The UK government is facing a consumer storm over rocketing natural gas and electricity prices ahead of the climate talks in Glasgow.
Some power suppliers teeter on bankruptcy while many customers cannot afford to pay their bills, and fears of blackouts this winter have grown.
There is even wild talk of Christmas being “cancelled” as fertiliser plants that depend upon gas are shutting while food processors and turkey farmers suffer knock-on effects.
So why are energy markets so volatile — leaving energy security so vulnerable — and what role has the energy transition played in the crisis?
The causes are multiple, but this is a European problem as much as a British one.
The interconnectedness of the modern global energy system is evident: As China and Russia rebuild their gas supplies they are diverting potential liquefied natural gas and piped gas shipments away from the UK and Europe.
Prices have rocketed, with Intercontinental Exchange-traded October UK natural gas futures settling Monday at nearly £1.90 ($2.59) per therm, 400% higher than a year ago.
Importance of energy policy
The whole storm highlights the importance of getting energy policy right, especially when trying to pivot away from fossil fuels in a bid to tackle global warming.
UK supplies of gas used in electricity production have tightened, partly due to longer than expected maintenance on key North Sea infrastructure.
To make things worse, the Interconnexion France-Angleterre electricity interconnector from France has been closed after a fire at National Grid’s Kent site.

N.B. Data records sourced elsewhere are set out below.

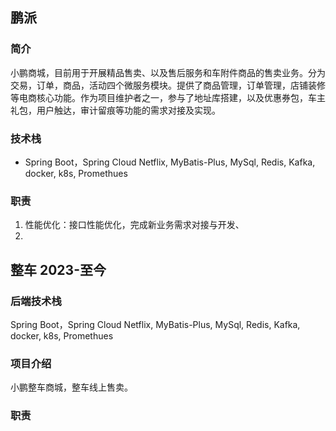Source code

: ## 鹏派

### 简介
小鹏商城，目前用于开展精品售卖、以及售后服务和车附件商品的售卖业务。分为交易，订单，商品，活动四个微服务模块。提供了商品管理，订单管理，店铺装修等电商核心功能。作为项目维护者之一，参与了地址库搭建，以及优惠券包，车主礼包，用户触达，审计留痕等功能的需求对接及实现。

### 技术栈
- Spring Boot，Spring Cloud Netflix, MyBatis-Plus, MySql, Redis, Kafka, docker, k8s, Promethues

### 职责
1. 性能优化：接口性能优化，完成新业务需求对接与开发、
2. 

## 整车 2023-至今
### 后端技术栈
Spring Boot，Spring Cloud Netflix, MyBatis-Plus, MySql, Redis, Kafka, docker, k8s, Promethues

### 项目介绍
小鹏整车商城，整车线上售卖。

### 职责

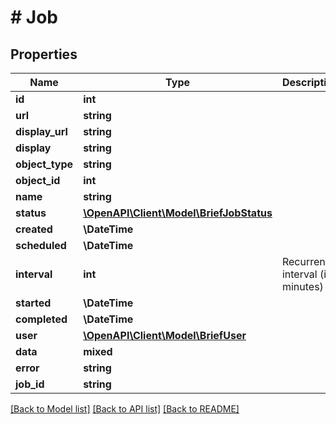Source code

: # # Job

## Properties

Name | Type | Description | Notes
------------ | ------------- | ------------- | -------------
**id** | **int** |  | [readonly]
**url** | **string** |  | [readonly]
**display_url** | **string** |  | [readonly]
**display** | **string** |  | [readonly]
**object_type** | **string** |  | [readonly]
**object_id** | **int** |  | [optional]
**name** | **string** |  |
**status** | [**\OpenAPI\Client\Model\BriefJobStatus**](BriefJobStatus.md) |  |
**created** | **\DateTime** |  | [readonly]
**scheduled** | **\DateTime** |  | [optional]
**interval** | **int** | Recurrence interval (in minutes) | [optional]
**started** | **\DateTime** |  | [optional]
**completed** | **\DateTime** |  | [optional]
**user** | [**\OpenAPI\Client\Model\BriefUser**](BriefUser.md) |  | [readonly]
**data** | **mixed** |  | [optional]
**error** | **string** |  | [readonly]
**job_id** | **string** |  |

[[Back to Model list]](../../README.md#models) [[Back to API list]](../../README.md#endpoints) [[Back to README]](../../README.md)
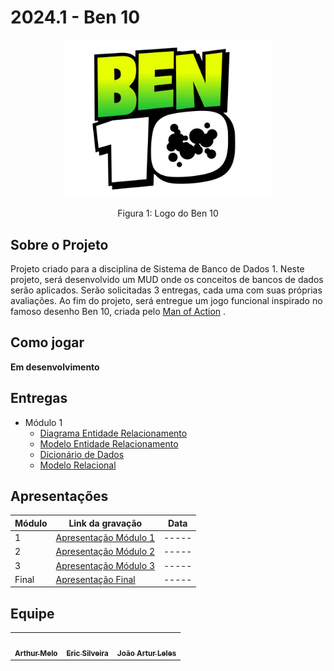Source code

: # 2024.1 - Ben 10

<div align="center">
    <img src="assets\ben-10.jpg" style="width:35vw"/>
    <p> Figura 1: Logo do Ben 10</p> 
</div>

## Sobre o Projeto

Projeto criado para a disciplina de Sistema de Banco de Dados 1. Neste projeto, será desenvolvido um MUD onde os conceitos de bancos de dados serão aplicados. Serão solicitadas 3 entregas, cada uma com suas próprias avaliações. Ao fim do projeto, será entregue um jogo funcional inspirado no famoso desenho Ben 10, criada pelo [Man of Action](https://manofaction.tv/) .

## Como jogar

**Em desenvolvimento**

## Entregas
- Módulo 1
    - [Diagrama Entidade Relacionamento](./docs/modulo1/DER.md)
    - [Modelo Entidade Relacionamento](./docs/modulo1/MER.md)
    - [Dicionário de Dados](./docs/modulo1/DD.md)
    - [Modelo Relacional](./docs/modulo1/MR.md)

## Apresentações
| Módulo | Link da gravação        | Data       |
| ------ | ----------------------- | ---------- |
| 1      | [Apresentação Módulo 1](./docs/index.md) | ----- |
| 2      | [Apresentação Módulo 2](./docs/index.md) | ----- |
| 3      | [Apresentação Módulo 3](./docs/index.md) | ----- |
| Final  | [Apresentação Final](./docs/index.md)  | ----- |

## Equipe

<table>
  <tr>
    <td align="center"><a href="https://github.com/Arthrok"><img style="border-radius: 50%;" src="https://avatars.githubusercontent.com/u/98776585?v=4" width="100px;" alt=""/><br /><sub><b>Arthur Melo</b></sub></a><br />
    <td align="center"><a href="https://github.com/ericbky"><img style="border-radius: 50%;" src="https://avatars.githubusercontent.com/u/65634855?v=4" width="100px;" alt=""/><br /><sub><b>Eric Silveira</b></sub></a><br />
    <td align="center"><a href="https://github.com/joao-artl"><img style="border-radius: 50%;" src="https://avatars.githubusercontent.com/u/124414056?v=4" width="100px;" alt=""/><br /><sub><b>João Artur Leles</b></sub></a><br />
  </tr>
</table>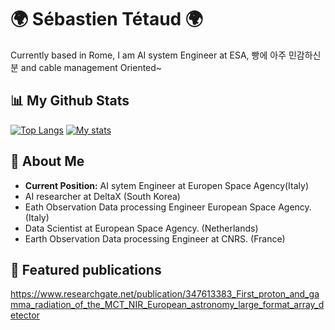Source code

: <h1 align="left">🌍 Sébastien Tétaud 🌍</h1>

Currently based in Rome, I am AI system Engineer at ESA, 빵에 아주 민감하신 분 and cable management Oriented~

## 📊 My Github Stats

[![Top Langs](https://github-readme-stats.vercel.app/api/top-langs/?username=sebastien-tetaud&theme=dark)](https://github.com/sebastien-tetaud/github-readme-stats)
[![My stats](https://github-readme-stats.vercel.app/api?username=sebastien-tetaud&show_icons=true&theme=tokyonight)](https://github.com/anuraghazra/github-readme-stats)

## 🔭 About Me
- **Current Position:** AI sytem Engineer at Europen Space Agency(Italy)
- AI researcher at DeltaX (South Korea)
- Eath Observation Data processing Engineer European Space Agency. (Italy)
- Data Scientist at European Space Agency. (Netherlands)
- Earth Observation Data processing Engineer at CNRS. (France)

## 📃 Featured publications

https://www.researchgate.net/publication/347613383_First_proton_and_gamma_radiation_of_the_MCT_NIR_European_astronomy_large_format_array_detector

Some of the UK’s ageing nuclear power plants have been down for repairs at a time when only a single new one, Hinkley Point, is being built.
Meanwhile, old carbon-heavy coal plants have largely been phased out in a bid to meet climate targets.
And the country’s growing wind power output has failed to meet expectations due to periods of calmer weather.
Five smaller UK energy suppliers have gone out of business as they struggle to cope with volatile prices and their own lack of hedging.
Companies seek solutions
Big companies such as E.ON are now urging the UK Business Secretary Kwasi Kwarteng to step in and provide state aid to keep the sector afloat.
They want “green” tariffs, which subsidise renewable power, switched from customer bills to general taxation and a “bad bank” set up to take on debts of struggling domestic energy users.
This perfect storm certainly demonstrates the lack of resilience inside the power system: A decision was made in 2017 to gradually run down and close the last big UK gas storage facility at the Rough field in the North Sea.
The answer to the energy crisis cannot be to junk a move towards lower-carbon energy at a time of growing concerns about meeting climate targets.
To solve the problem, however, governments will need to put a lot more care, time and money into energy, especially overseeing the transition.
Given its importance to the economy and consumers, energy needs to be centre stage — but it should not need supply chaos to get there.